The resurrection of Jesus is the core of our faith, yet it could be argued that we don’t talk that much about it. Each Easter we roll out some familiar songs and perhaps buy a new shirt or dress. Just one Sunday a year to celebrate the resurrection doesn’t seem sufficient. Paul said, “If Christ is not raised, then our faith is in vain.” We know this is critically important. You’ve heard the definition of insanity: Continuing to do the same thing but expecting a different result. Perhaps the level of transformation we see in ourselves and in those around us is not what we long for because we are not living daily the implications of the resurrection. 

In another place Paul said,
Philippians 3:8, 10–11 (ESV) Indeed, I count everything as loss because of the surpassing worth of knowing Christ Jesus my Lord . . .  that I may know him and the power of his resurrection, and may share his sufferings, becoming like him in his death, that by any means possible I may attain the resurrection from the dead.
Can you describe your daily experience as knowing the power of Jesus’ resurrection? I can’t;  not all the time. Our experience would look radically different if we knew Jesus in this way, in the midst of our real lives. We need more time, more than once a year, to think about the greater implications of the resurrection.

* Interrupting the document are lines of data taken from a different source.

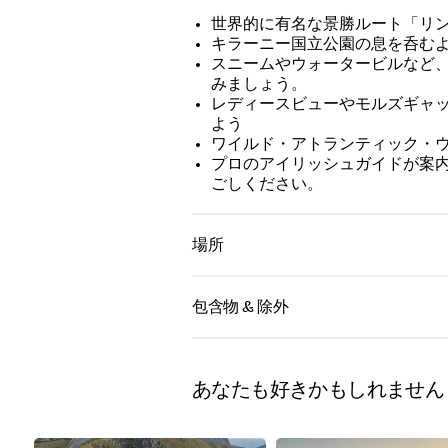
世界的に有名な景勝ルート「リ
キラーニー国立公園の息を呑む
スニームやウォータービルなど
みましょう。
レディースビューやモルズギャ
よう
ワイルド・アトランティック・
プロのアイリッシュガイドが案
ごしください。
場所
包含物 & 除外
Full-day Ring of Kerry guided t
from Cork
St Patrick's Quay, Victorian
あなたも好きかもしれません
Quarter, Cork, Ireland
Transportation by luxury air-
conditioned coach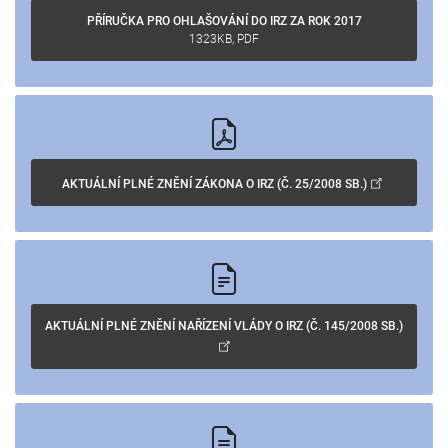
PŘÍRUČKA PRO OHLAŠOVÁNÍ DO IRZ
1323KB, PDF
AKTUÁLNÍ PLNÉ ZNĚNÍ ZÁKONA O IRZ
 (Č. 25/2008 SB.)
AKTUÁLNÍ PLNÉ ZNĚNÍ NAŘÍZENÍ VLÁDY O IRZ
 (Č. 145/2008 SB.)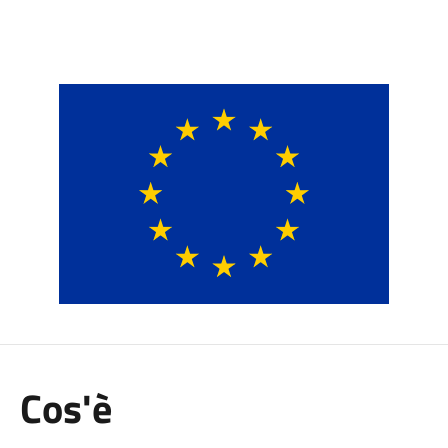
Cos'è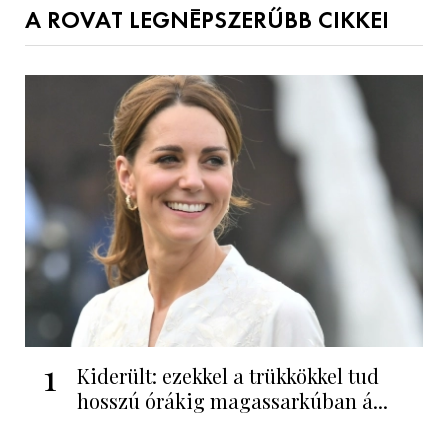
A ROVAT LEGNÉPSZERŰBB CIKKEI
1
Kiderült: ezekkel a trükkökkel tud
hosszú órákig magassarkúban á...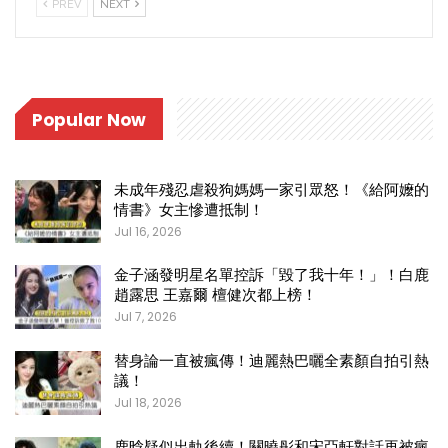
PREV
NEXT
Popular Now
未成年殘忍虐殺狗媽媽一家引眾怒！《給阿嬤的
情書》女主慘遭抵制！
Jul 16, 2026
金子涵發明星名單控訴「毀了我十年！」！白鹿
趙露思 王嘉爾 檀健次都上榜！
Jul 7, 2026
替身論一直被瘋傳！迪麗熱巴曬全素顏自拍引熱
議！
Jul 18, 2026
鹿晗疑似出軌後續！關曉彤和宋亞軒對話再被瘋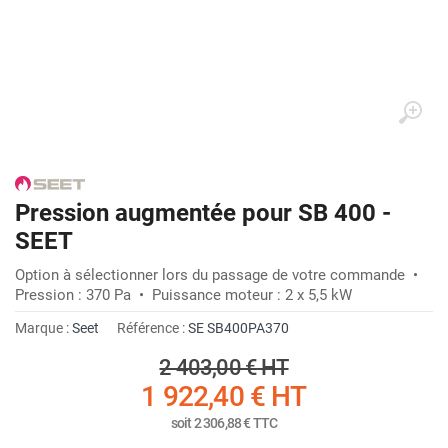
Pression augmentée pour SB 400 -
SEET
Option à sélectionner lors du passage de votre commande •
Pression : 370 Pa • Puissance moteur : 2 x 5,5 kW
Marque :
Seet
Référence :
SE SB400PA370
2 403,00 €
HT
1 922,40 €
HT
soit
2 306,88 €
TTC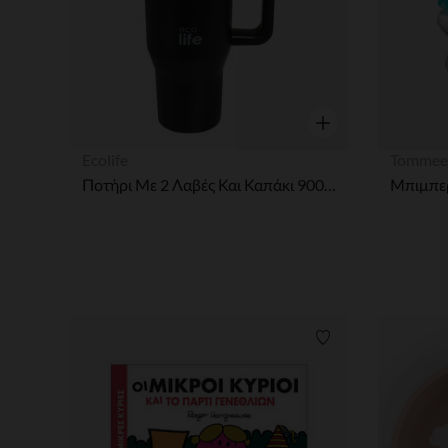
Γρήγορη επισκόπησ
Ecolife
Tommee
Ποτήρι Με 2 Λαβές Και Καπάκι 900Ml Rich Black
Λίστα προτιμήσε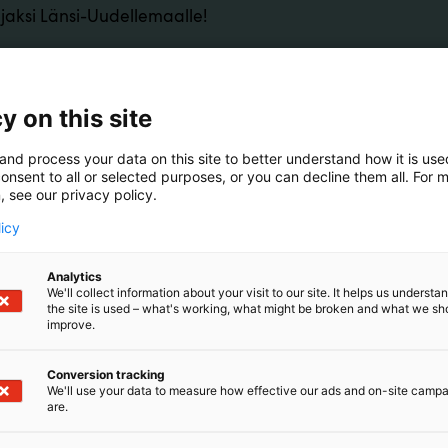
ajaksi Länsi-Uudellemaalle!
oukkoomme hoitotyön ammattilaisia, jotka haluavat edis
 ja hyvinvointia. Hyvinvointialueemme tarjoaa sinulle ainu
uuksia kasvaa ja kehittyä ammatissasi.
y on this site
ään osastollamme, niin pääset osallistumaan lahjakort
and process your data on this site to better understand how it is us
an Luvn-puuropussit mukaan!
onsent to all or selected purposes, or you can decline them all. For 
, see our privacy policy.
e eller skötare i Västra Nyland!
licy
 team söker vi yrkesskickliga vårdarbetare som vill främja
Analytics
rd. Vårt välfärdsområde erbjuder dig unika möjligheter att
We'll collect information about your visit to our site. It helps us underst
the site is used – what's working, what might be broken and what we sh
improve.
 vårt utställningsbås så får du delta i utlottningen av vå
grötpåsar!
Conversion tracking
We'll use your data to measure how effective our ads and on-site camp
are.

We need fresh thinking about the fundamentals. We need the Biblical equivalent of what Vince Lombardi is reported to have said at the beginning of camp each year for his professional players, “Men, this is a football.” For believers, that may be these words from the angels spoken to the terrified disciples at the tomb, “He is risen!” Or maybe Mary Magdalene’s announcement a little later, “I have seen the Lord!”

To help us grasp that what God seeks to do in us is a transformation requiring resurrection power, I’ve titled our Easter series from a quote by C.S. Lewis. He said,
It may be hard for an egg to turn into a bird: it would be a jolly sight harder for it to learn to fly while remaining an egg. We are like eggs at present. And you cannot go on indefinitely being just an ordinary, decent egg. We must be hatched or go bad.
What God is doing in us, and what we are seeking to encourage one another to do, will be impossible in our own strength, no more effective than teaching an egg to fly. Our Easter series is called, “Teaching Eggs to Fly: Why the Resurrection Must Change Us.” This Sunday’s message is a kind of preparation before we get into four views of the resurrection in the following Sundays. It’s called Foolishness vs. God’s Will from Ephesians 5:17-21. 
I’m starting the celebration of the resurrection of Jesus early this year. Will you join me?